(Records excerpted from a collection)
====

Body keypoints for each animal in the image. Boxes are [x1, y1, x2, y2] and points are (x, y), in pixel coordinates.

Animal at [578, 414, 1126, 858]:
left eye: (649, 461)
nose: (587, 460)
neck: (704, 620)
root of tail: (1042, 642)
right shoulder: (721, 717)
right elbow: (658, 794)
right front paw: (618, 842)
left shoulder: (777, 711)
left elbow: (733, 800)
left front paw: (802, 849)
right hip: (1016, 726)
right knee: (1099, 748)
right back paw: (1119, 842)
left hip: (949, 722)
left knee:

====

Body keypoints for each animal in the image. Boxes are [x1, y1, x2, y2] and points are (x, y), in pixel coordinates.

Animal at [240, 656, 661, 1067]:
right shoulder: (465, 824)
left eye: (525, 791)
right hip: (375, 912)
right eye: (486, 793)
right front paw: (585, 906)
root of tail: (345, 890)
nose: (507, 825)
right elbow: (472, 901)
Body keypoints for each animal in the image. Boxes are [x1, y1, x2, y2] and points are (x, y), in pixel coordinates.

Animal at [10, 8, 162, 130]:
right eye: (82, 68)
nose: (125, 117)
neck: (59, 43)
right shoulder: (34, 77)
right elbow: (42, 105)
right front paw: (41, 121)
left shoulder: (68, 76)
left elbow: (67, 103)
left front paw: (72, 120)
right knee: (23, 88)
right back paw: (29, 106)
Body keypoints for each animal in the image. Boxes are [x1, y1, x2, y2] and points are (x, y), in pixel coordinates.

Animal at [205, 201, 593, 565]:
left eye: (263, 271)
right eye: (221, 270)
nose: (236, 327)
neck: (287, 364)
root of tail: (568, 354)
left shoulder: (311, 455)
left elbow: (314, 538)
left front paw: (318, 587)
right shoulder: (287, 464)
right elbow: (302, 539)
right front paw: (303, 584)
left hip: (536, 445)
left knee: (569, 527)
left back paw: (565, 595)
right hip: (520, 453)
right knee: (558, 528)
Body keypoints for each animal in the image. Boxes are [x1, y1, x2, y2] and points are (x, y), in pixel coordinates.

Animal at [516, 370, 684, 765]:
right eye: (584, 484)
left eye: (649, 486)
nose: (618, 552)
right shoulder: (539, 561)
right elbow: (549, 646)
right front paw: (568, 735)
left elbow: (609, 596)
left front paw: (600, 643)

====

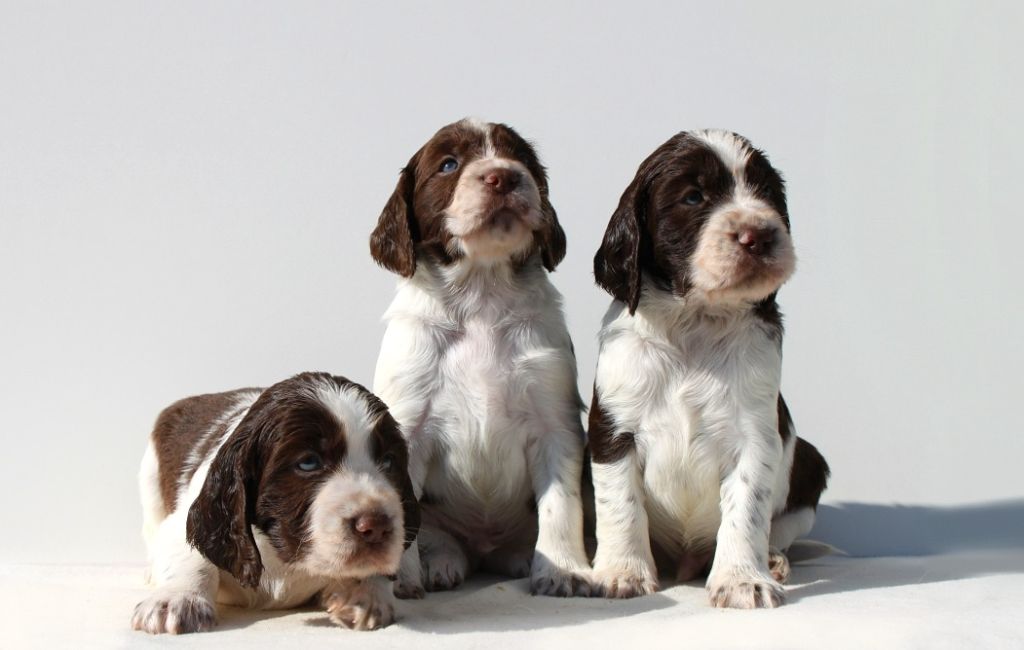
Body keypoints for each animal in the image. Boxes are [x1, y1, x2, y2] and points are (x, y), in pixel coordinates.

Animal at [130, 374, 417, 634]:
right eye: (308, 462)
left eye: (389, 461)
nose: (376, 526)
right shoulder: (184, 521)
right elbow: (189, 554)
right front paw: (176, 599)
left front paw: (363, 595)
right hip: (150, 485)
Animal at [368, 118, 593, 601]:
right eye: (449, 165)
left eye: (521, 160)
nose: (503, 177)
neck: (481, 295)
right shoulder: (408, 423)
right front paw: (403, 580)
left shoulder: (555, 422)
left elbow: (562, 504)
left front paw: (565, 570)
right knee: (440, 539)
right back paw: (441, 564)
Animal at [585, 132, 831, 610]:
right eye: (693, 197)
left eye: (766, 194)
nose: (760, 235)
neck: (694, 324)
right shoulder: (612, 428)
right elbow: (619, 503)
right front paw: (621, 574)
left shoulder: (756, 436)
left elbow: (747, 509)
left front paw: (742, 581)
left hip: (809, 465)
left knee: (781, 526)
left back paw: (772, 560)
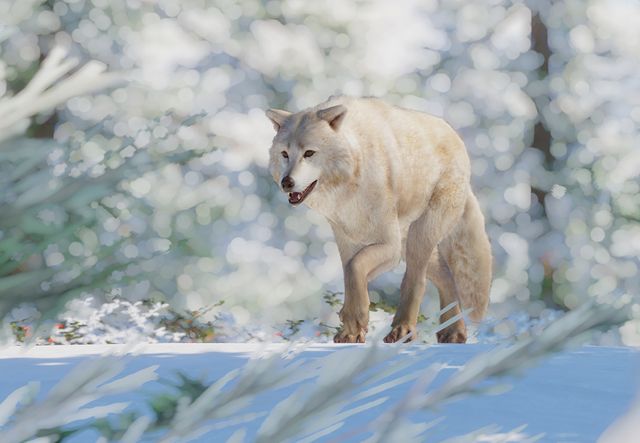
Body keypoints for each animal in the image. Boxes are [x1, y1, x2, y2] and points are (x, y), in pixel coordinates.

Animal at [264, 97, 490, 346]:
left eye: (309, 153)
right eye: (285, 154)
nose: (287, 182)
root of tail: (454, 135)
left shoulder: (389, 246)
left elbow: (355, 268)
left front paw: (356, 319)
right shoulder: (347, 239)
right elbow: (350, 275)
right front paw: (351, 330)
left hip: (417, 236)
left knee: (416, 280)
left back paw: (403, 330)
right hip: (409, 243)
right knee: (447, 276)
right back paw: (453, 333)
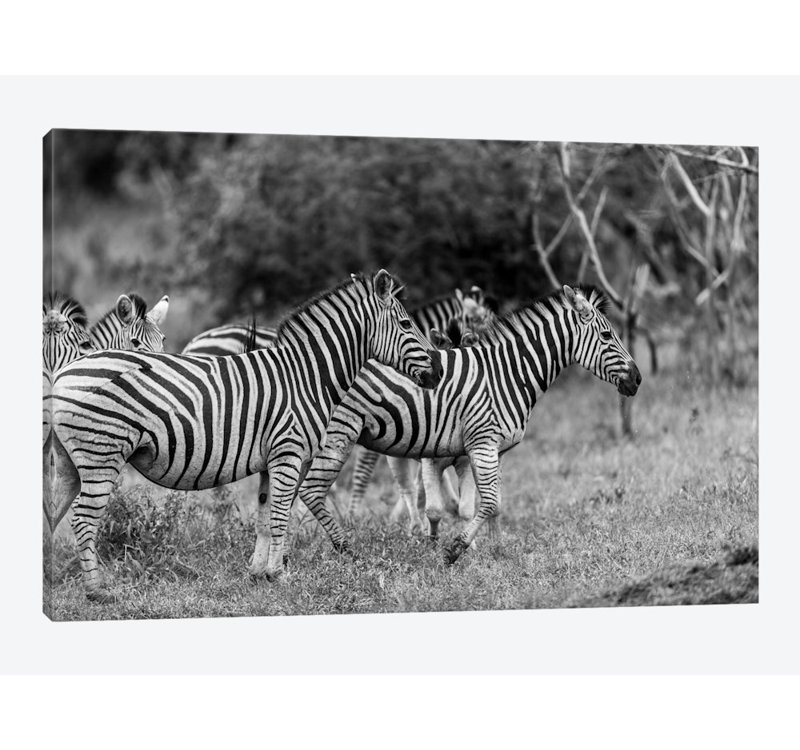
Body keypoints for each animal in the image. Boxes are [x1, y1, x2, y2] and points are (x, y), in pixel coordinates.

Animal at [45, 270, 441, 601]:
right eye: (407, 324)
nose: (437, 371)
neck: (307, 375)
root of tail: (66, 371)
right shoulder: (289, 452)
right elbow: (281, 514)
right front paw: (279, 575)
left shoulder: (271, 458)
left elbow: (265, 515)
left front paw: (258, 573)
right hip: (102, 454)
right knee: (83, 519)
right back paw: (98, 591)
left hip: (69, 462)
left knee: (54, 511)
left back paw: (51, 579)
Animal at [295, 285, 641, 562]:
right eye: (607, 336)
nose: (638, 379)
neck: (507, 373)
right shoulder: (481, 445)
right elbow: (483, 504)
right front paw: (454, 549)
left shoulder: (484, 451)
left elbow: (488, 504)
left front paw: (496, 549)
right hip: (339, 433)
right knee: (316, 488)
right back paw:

====

> [Your task]:
The lines above starting at the one that contains "neck: (287, 364)" and ending at the one that contains "left front paw: (600, 643)" must be transcribed exactly, and no other lines may appear.

> [Answer box]:
neck: (287, 364)
root of tail: (568, 354)
left shoulder: (311, 455)
left elbow: (314, 538)
left front paw: (318, 587)
right shoulder: (287, 464)
right elbow: (302, 539)
right front paw: (303, 584)
left hip: (536, 445)
left knee: (569, 527)
left back paw: (565, 595)
right hip: (520, 453)
right knee: (558, 528)
Body keypoints for each animal in the image. Boxes are [x1, y1, x2, y2] and points are (x, y), in pixel coordinates.

Animal at [516, 370, 684, 765]:
right eye: (584, 484)
left eye: (649, 486)
nose: (618, 552)
right shoulder: (539, 561)
right elbow: (549, 646)
right front paw: (568, 735)
left elbow: (609, 596)
left front paw: (600, 643)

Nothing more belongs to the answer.